Blazing
the Tiger Trail
“. . . I am as certain as
that the sun shines in the East come morning, that a rehabilitated (and
forgiven) Tiger Woods is infinitely a more valuable asset to humanity than a
fallen, disgraced, and damaged colossus of much more than just golf.”
The
concluding paragraph of chapter 27 (pp.299 ff) of the cited opus, the above
excerpts was also cited in an earlier
post
on this site. It behooves revisiting on
the occasion of the 77th Masters Tournament. Firstly because Augusta was the first major
tournament he won. And secondly, because
it is the major tournament he has not
won for the longest time.
Thanks
to a spectacular final round of 63 at the Valero Texas Open, Martin Laird of Scotland
broke the streak of Americans winning 2013 PGA-Tour tournaments at fourteen
straight. Arguably, the 14-trounament
winning streak represented a quasi-resurgence of the prowess of American golf
spearheaded by Tiger Woods himself. He
is the only multiple winner this season and his resurgence has been built on
restructuring and strengthening the foundations of his game.
Based
on the pattern established so far this year, I prognosticate that Tiger is
going to tie Sam Snead’s record at the British Open
in Muirfield on July21.
He goes on to surpass Snead’s 82 wins and tie Jack Nicklaus’ 18 majors
in Rochester, NY’s Oak
Hill Country Club on August 11. This follows from the simple, and admittedly fantastic,
reckoning that Tiger is going to defend all three titles he won in 2012 and win
all four majors in 2013.
Indeed,
it is a tall order. But I was not the
one who ordered it. Tiger himself
designed his unprecedented race with history.

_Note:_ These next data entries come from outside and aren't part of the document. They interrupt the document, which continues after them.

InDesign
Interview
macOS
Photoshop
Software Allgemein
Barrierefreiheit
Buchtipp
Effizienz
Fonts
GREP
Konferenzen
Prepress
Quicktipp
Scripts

He will finish off the season with two more wins to capture his third
FedEx Cup. These are the Deutsche
Bank Championship at the TPC Boston on September 2 and the Tour
Championship by CocaCola at East Lake on September 22.
This
history making ways will persist through the off season. Regardless of his schedule in 2014 he will go
on to break Jack’s 18 major wins at the 78th Masters. He shall have garnered 19 major victories and
establish himself as the only player to have defended the Masters Trophy twice.
Being
mere figments of my fertile imagination, none of these may come to pass. But if it does, and there is no compelling
reason that it should not, just remember that you heard it here first. And I don’t even have a crystal ball.